* _Page extract_
"""

What is the Solar Decathlon?
An Energy Efficient House
Solar Decathlon 2009 was a competition in which 20 teams of university students competed to design, build, and operate the most attractive, effective, and energy-efficient solar-powered house. The Solar Decathlon was also an event to which the public were invited to observe the powerful combination of solar energy, energy efficiency, and the best in home design.
Teams of students each designed an 800-square-foot house, powered entirely by the sun. In a quest to stretch every last watt of electricity generated by the solar panels on their roofs, the students absorbed the lesson that energy is a precious commodity. They strived to innovate, using high-tech materials and design elements in ingenious ways. Along the way, the students learned how to raise funds and communicate about team activities. They collected supplies and talked to contractors. They built their solar houses, learning as they went.
Most parts of each house were prefabricated in modular sections, which allowed teams to truck them to the National Mall in Washington DC. Once there, teams spent a hectic few October days doing final assembly and testing before the competition began. The teams then competed in ten contests designed to assess each house’s strengths and weaknesses in a variety of categories, such as architecture, engineering, and market viability.The public were invited to tour the solar homes and event exhibits during the competition.

"""

* _Explore the material_
1) Return the part of the Solar Decathlon text starting with "Teams of students" and going on through "as they went.", copied word for word.
2) Answer these questions from the Solar Decathlon text:
(a) How many teams competed in Solar Decathlon 2009?
(b) What size house did each team design?
(c) Where were the prefabricated house sections trucked?
The material after this text stands apart from it.

Document layout detection data:
"""

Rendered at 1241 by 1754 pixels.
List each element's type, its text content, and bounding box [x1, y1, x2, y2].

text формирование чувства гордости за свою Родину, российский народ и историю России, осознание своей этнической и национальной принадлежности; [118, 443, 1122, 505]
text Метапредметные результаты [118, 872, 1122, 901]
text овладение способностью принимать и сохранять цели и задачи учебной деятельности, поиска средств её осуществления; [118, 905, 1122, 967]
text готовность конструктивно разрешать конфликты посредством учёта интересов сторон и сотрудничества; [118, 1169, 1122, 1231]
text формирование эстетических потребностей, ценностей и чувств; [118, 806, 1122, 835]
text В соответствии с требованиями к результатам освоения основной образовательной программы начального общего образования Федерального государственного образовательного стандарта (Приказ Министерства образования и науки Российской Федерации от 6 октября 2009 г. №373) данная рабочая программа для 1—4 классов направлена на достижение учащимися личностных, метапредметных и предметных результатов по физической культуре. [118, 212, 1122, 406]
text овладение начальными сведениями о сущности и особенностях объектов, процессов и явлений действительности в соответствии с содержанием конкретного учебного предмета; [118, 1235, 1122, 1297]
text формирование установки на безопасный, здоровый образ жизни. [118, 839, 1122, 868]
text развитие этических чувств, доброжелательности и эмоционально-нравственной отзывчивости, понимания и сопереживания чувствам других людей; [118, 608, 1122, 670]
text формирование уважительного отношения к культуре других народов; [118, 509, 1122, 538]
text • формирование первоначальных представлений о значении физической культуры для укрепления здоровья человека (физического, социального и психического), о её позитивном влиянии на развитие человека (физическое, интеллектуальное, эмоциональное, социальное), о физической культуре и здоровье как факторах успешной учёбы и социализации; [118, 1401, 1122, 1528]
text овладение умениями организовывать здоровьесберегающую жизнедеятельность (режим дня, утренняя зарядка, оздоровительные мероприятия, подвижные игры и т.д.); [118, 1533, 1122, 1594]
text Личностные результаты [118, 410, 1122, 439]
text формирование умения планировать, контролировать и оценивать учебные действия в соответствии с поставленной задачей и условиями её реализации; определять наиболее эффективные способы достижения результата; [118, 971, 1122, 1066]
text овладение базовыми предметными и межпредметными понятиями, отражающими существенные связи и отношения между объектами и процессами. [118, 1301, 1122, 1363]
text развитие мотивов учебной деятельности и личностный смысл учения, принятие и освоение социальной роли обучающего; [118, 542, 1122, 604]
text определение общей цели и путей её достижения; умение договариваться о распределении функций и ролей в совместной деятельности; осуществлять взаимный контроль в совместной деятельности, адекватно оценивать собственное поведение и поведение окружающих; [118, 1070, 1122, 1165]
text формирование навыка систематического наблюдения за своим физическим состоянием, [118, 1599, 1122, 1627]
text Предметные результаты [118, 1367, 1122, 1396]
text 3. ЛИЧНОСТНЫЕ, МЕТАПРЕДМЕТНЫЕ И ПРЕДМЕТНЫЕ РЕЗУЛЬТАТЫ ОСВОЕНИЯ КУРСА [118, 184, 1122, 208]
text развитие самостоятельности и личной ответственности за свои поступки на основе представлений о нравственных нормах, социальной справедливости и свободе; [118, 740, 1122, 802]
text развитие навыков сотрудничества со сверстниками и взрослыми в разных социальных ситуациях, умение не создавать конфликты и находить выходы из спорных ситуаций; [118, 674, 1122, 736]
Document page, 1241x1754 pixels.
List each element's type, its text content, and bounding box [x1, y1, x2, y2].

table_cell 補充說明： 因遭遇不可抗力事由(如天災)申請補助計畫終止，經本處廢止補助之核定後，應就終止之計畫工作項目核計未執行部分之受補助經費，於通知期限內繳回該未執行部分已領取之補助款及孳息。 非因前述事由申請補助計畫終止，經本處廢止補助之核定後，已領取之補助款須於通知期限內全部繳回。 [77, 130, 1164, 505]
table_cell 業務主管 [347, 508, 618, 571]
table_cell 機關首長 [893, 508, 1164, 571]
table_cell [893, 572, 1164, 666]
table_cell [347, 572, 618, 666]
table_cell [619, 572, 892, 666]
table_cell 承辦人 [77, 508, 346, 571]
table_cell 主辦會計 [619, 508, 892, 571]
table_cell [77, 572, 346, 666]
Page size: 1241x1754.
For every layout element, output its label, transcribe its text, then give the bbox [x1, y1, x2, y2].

"""

* _Numbered responses_
1)
Teams of students each designed an 800-square-foot house, powered entirely by the sun. In a quest to stretch every last watt of electricity generated by the solar panels on their roofs, the students absorbed the lesson that energy is a precious commodity. They strived to innovate, using high-tech materials and design elements in ingenious ways. Along the way, the students learned how to raise funds and communicate about team activities. They collected supplies and talked to contractors. They built their solar houses, learning as they went.

2)
(a) 20 teams of university students
(b) An 800-square-foot house
(c) The National Mall in Washington DC